What is being asked → Wherever a line of the data contains "noch", copy that line.

(Dataset entries)
────────────────────

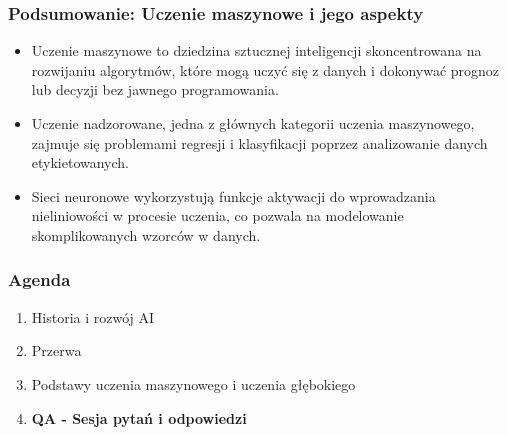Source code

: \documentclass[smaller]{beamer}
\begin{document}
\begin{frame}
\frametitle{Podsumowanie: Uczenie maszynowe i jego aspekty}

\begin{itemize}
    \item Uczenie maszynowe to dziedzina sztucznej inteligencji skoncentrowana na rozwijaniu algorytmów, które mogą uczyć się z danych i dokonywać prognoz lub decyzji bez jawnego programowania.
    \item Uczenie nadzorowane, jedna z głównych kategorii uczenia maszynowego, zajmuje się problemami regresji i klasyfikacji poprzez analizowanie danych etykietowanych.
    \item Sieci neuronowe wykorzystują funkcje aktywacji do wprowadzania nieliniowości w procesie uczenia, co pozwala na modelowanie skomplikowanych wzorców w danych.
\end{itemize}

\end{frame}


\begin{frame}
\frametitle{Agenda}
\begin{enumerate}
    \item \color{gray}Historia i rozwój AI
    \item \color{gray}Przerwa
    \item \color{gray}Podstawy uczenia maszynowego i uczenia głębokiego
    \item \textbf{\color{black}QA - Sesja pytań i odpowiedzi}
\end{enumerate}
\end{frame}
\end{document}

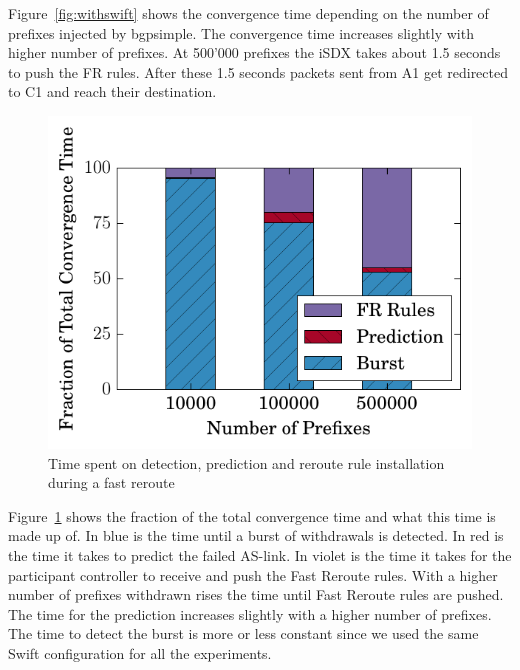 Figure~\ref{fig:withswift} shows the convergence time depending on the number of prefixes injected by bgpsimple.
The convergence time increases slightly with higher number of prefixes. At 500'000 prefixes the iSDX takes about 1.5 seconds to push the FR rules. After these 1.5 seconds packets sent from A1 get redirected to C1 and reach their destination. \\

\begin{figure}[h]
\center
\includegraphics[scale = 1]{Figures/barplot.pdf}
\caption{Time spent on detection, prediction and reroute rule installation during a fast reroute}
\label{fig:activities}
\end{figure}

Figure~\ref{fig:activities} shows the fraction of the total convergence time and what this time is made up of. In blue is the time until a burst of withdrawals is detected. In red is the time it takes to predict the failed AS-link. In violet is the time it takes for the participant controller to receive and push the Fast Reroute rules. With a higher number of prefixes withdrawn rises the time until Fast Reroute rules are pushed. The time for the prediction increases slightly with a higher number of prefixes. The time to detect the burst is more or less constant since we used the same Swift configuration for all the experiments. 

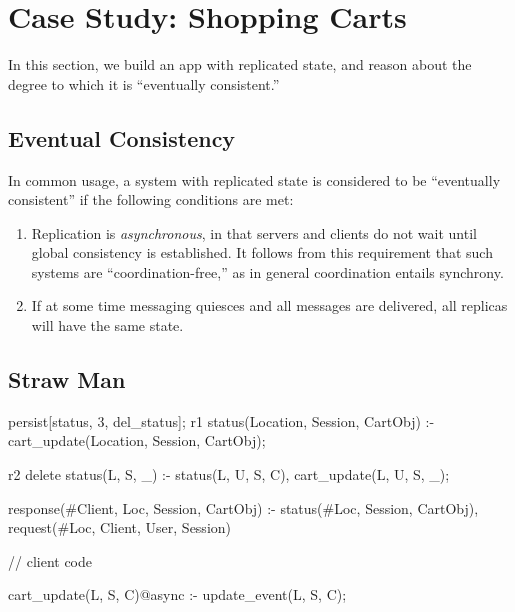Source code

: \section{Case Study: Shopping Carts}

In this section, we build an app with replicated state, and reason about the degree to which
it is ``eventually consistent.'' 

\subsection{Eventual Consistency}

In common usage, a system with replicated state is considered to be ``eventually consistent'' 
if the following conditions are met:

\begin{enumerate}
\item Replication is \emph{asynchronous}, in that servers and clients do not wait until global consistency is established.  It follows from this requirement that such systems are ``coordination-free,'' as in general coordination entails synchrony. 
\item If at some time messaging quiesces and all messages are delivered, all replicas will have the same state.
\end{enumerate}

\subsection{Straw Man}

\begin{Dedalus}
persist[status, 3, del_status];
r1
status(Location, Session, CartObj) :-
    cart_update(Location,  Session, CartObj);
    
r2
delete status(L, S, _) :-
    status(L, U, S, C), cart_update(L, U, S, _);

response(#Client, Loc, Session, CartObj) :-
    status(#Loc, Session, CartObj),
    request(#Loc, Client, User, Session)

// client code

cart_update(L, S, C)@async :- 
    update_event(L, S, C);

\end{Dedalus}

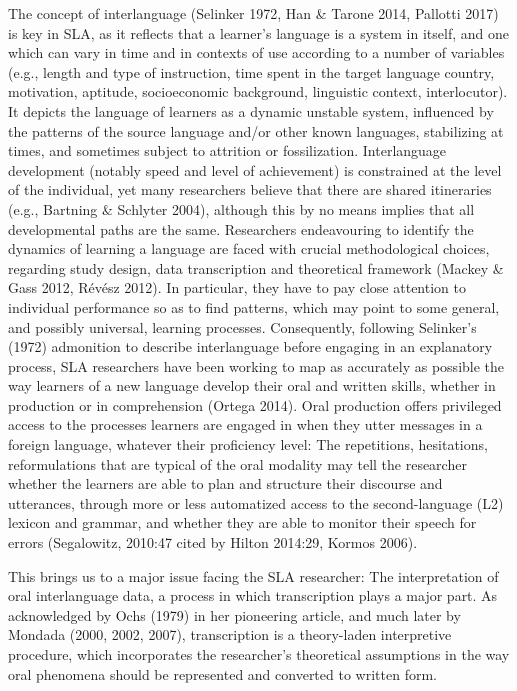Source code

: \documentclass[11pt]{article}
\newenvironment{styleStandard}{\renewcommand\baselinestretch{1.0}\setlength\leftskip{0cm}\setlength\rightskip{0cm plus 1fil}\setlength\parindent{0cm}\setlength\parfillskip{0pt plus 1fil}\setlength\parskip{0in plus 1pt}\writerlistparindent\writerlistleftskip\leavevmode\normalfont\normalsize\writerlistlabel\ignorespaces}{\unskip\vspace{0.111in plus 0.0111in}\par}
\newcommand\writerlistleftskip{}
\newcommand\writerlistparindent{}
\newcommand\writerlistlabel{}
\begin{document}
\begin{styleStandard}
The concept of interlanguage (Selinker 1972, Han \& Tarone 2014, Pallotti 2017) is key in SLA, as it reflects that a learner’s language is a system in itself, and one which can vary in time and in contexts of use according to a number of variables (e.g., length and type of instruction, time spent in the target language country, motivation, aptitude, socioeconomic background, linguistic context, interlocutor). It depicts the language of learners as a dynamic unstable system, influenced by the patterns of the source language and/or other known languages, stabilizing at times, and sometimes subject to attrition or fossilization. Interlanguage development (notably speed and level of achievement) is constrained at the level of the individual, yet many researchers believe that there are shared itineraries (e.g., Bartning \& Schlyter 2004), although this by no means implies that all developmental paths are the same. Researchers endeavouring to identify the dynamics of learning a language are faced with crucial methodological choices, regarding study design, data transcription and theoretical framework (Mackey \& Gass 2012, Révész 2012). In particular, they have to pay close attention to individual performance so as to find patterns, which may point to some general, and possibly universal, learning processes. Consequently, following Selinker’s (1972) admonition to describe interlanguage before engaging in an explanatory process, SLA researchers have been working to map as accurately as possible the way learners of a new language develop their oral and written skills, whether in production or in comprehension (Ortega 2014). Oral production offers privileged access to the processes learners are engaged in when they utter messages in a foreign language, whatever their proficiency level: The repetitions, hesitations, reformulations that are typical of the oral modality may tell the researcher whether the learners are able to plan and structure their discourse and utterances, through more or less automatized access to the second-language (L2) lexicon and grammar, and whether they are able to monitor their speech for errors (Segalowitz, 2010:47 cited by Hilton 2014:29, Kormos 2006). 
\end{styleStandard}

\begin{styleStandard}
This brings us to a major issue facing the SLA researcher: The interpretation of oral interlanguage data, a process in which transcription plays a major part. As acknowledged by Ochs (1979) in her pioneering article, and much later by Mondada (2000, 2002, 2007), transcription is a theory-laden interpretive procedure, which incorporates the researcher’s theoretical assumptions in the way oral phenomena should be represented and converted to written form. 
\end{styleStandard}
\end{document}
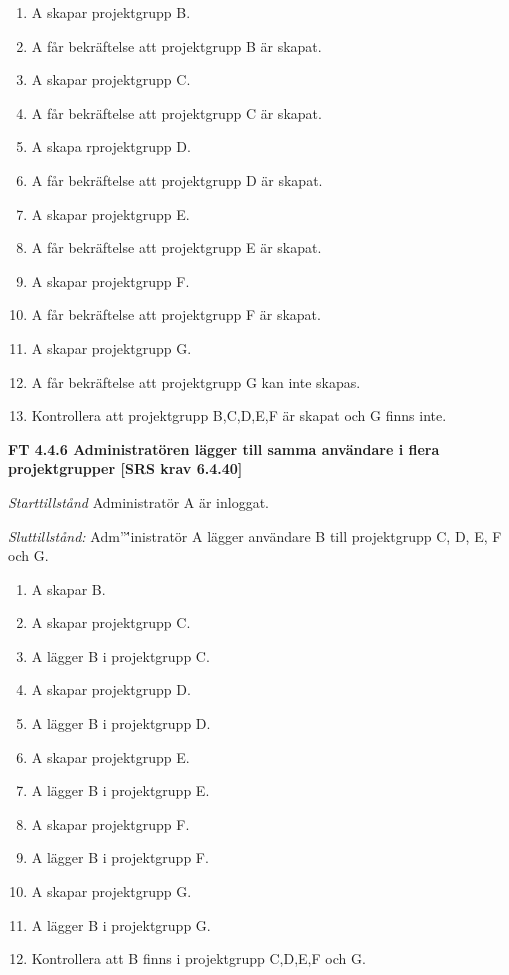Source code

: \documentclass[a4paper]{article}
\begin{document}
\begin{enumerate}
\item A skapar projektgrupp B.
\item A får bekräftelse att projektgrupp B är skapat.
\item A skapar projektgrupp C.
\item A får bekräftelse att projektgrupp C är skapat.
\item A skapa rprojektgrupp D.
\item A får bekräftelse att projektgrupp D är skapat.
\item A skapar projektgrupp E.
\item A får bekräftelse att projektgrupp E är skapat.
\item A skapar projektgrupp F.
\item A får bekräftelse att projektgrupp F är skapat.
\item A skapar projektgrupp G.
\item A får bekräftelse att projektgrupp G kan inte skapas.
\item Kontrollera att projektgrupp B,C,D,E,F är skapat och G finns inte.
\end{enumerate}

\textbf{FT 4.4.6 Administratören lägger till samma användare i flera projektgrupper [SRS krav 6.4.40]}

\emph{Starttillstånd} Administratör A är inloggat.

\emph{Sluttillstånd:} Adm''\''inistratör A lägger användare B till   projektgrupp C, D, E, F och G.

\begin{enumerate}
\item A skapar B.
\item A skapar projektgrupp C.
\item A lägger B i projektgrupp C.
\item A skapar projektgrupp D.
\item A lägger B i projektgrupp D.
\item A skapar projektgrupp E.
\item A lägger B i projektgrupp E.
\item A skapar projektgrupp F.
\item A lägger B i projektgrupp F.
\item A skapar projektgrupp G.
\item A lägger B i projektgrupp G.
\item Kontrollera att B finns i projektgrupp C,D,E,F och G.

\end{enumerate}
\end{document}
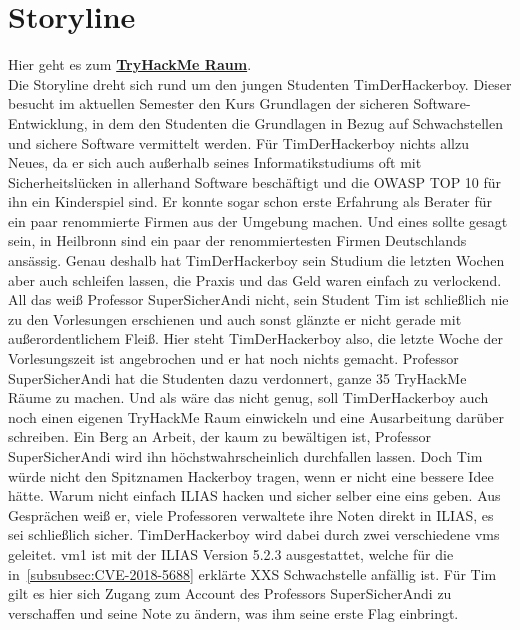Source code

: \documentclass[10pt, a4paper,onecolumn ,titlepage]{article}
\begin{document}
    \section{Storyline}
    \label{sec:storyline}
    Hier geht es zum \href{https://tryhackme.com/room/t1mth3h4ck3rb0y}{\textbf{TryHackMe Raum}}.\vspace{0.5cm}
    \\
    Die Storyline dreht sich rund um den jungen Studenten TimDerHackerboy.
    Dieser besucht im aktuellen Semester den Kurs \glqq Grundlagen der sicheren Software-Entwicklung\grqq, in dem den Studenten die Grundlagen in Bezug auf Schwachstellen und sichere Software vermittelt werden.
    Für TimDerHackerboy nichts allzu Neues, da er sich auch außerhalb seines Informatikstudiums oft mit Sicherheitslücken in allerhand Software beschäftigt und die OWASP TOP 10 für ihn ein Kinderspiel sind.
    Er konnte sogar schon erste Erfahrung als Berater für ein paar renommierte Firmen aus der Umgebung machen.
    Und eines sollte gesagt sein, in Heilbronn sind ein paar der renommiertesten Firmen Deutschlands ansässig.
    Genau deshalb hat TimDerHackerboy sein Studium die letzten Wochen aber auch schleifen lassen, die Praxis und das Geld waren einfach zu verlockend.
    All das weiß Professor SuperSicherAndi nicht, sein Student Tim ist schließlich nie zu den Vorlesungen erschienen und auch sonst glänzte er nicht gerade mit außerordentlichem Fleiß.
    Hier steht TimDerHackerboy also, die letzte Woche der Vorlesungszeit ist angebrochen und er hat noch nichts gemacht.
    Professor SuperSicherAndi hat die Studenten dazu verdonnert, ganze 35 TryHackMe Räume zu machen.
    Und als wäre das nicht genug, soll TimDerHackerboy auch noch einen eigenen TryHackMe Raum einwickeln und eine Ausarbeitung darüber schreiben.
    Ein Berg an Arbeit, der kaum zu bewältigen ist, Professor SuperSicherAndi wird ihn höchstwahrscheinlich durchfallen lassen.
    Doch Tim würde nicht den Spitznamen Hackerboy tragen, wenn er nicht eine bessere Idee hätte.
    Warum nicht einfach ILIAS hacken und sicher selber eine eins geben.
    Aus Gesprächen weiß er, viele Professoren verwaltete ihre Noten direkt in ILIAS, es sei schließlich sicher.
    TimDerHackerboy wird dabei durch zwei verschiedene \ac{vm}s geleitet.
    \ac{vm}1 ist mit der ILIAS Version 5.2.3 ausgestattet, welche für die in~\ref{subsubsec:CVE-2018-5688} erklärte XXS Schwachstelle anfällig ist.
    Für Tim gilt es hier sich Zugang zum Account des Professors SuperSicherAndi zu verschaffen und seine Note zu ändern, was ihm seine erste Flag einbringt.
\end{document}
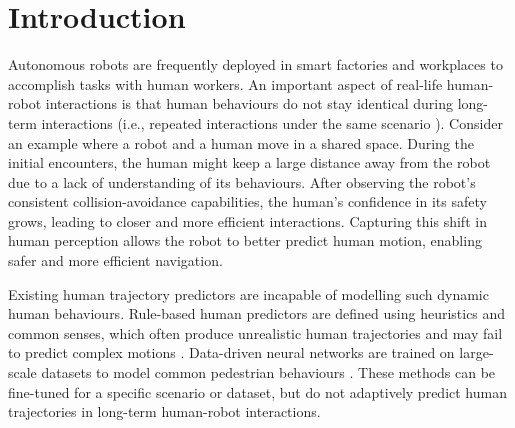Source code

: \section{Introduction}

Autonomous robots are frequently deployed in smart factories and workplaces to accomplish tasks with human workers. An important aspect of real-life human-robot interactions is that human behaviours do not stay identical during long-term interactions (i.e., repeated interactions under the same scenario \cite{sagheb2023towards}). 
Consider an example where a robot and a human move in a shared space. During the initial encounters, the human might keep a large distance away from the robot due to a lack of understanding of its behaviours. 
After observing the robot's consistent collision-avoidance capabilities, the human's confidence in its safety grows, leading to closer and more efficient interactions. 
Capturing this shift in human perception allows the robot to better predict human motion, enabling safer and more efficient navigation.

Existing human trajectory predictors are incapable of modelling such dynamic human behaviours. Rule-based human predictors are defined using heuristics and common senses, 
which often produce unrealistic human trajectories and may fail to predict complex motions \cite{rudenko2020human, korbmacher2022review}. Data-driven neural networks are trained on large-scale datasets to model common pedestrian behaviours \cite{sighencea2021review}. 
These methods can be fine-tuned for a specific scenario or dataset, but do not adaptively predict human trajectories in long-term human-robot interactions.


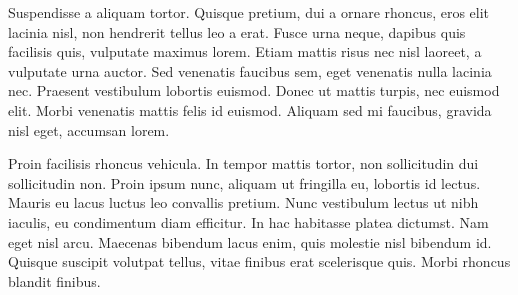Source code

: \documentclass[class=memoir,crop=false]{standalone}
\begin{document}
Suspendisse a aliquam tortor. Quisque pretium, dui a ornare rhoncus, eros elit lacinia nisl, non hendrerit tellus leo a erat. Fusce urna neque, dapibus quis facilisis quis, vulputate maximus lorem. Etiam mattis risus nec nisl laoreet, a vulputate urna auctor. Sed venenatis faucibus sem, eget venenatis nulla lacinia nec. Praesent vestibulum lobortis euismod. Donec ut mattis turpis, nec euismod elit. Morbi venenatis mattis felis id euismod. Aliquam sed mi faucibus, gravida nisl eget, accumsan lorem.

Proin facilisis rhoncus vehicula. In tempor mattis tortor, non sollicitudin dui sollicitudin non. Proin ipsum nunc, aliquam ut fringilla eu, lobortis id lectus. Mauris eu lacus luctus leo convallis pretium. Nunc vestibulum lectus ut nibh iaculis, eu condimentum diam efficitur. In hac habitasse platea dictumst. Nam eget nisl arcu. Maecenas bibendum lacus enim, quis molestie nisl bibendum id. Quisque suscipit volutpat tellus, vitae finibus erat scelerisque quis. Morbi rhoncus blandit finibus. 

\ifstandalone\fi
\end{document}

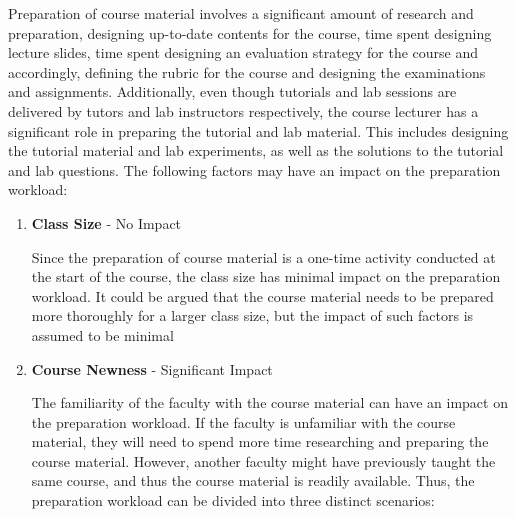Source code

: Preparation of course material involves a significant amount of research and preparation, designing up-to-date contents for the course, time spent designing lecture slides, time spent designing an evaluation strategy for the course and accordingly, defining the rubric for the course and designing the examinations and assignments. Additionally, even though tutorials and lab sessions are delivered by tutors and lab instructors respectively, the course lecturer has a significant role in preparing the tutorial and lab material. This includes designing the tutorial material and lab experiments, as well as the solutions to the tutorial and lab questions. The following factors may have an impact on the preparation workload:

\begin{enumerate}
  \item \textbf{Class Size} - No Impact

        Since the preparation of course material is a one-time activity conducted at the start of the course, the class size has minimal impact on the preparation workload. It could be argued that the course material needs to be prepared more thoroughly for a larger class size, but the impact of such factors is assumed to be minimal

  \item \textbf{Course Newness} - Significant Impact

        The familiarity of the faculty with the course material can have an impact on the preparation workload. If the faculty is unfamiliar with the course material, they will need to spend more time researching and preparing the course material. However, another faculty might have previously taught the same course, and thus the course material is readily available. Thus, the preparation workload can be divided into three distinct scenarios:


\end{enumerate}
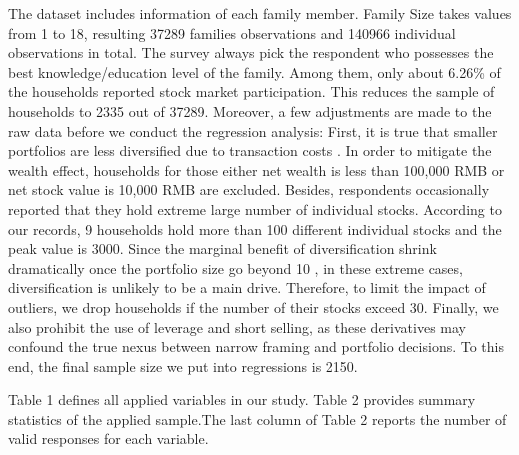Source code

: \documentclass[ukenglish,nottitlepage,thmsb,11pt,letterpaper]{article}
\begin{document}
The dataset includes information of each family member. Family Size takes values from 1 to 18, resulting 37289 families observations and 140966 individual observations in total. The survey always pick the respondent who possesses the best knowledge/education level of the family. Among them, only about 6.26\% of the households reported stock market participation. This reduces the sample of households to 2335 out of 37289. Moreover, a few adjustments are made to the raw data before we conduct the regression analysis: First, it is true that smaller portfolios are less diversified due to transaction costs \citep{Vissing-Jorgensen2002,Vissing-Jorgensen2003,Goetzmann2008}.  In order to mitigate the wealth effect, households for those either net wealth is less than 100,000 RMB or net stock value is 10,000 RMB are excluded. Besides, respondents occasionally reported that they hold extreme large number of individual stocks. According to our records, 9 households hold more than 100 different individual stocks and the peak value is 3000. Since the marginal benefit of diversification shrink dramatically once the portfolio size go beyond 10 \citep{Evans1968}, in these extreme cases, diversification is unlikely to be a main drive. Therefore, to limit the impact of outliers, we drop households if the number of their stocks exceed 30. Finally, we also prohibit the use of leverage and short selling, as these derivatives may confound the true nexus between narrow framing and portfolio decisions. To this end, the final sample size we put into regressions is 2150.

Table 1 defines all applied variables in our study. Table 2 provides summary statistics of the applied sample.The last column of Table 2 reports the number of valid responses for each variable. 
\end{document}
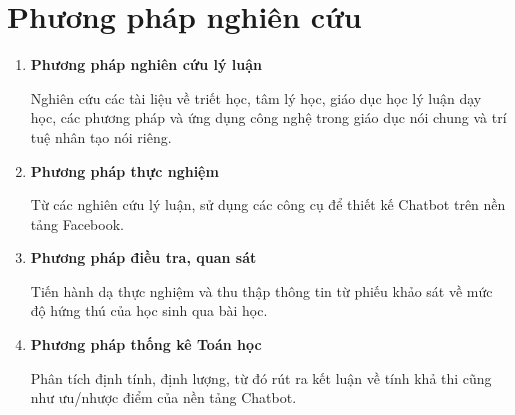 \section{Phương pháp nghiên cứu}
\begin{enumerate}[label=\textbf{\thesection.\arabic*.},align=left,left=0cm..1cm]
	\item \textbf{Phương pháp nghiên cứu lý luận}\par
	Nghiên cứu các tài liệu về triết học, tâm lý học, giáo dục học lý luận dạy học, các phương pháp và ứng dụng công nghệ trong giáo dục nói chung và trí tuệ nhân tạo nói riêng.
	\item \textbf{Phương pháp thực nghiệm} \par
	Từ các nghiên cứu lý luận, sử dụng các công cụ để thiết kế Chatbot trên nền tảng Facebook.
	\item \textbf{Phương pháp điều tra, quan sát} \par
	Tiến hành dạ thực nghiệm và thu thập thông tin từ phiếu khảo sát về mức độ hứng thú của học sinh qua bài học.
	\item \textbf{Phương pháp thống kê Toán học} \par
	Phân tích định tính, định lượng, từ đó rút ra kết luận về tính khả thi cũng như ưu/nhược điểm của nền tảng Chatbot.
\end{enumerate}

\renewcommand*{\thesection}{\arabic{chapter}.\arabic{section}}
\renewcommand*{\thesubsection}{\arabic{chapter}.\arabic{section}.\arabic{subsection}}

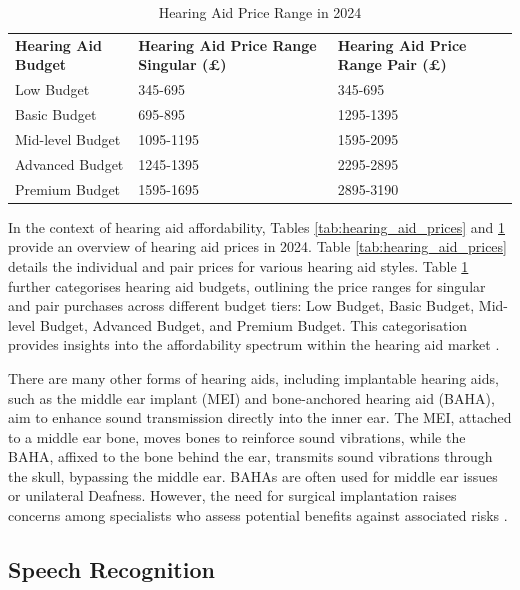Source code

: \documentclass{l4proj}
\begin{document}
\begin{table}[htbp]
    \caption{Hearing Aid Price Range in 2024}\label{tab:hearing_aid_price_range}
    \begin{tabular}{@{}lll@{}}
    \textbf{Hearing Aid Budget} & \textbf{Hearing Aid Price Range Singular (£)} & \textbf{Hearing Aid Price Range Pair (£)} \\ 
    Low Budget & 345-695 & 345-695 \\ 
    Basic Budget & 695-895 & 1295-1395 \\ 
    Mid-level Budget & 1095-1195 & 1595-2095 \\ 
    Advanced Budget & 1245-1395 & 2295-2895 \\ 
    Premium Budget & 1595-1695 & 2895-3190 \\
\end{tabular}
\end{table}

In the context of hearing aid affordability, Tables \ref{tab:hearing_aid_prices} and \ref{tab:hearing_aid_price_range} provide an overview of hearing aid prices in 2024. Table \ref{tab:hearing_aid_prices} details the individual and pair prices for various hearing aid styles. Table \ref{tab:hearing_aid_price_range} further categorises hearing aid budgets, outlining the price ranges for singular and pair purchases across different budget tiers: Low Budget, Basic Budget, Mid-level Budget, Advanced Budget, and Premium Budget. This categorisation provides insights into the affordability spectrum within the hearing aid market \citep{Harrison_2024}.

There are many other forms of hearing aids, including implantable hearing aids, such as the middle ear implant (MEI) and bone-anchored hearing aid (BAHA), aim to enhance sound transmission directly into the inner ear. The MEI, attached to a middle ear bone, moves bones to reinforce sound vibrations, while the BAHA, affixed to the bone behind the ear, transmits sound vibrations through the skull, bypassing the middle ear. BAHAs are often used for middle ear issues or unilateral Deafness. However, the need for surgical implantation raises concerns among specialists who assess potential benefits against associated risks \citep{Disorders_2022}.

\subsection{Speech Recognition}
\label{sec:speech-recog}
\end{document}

────────────────────

Response area →
    Hier steht TimDerHackerboy also, die letzte Woche der Vorlesungszeit ist angebrochen und er hat noch nichts gemacht.
    Und als wäre das nicht genug, soll TimDerHackerboy auch noch einen eigenen TryHackMe Raum einwickeln und eine Ausarbeitung darüber schreiben.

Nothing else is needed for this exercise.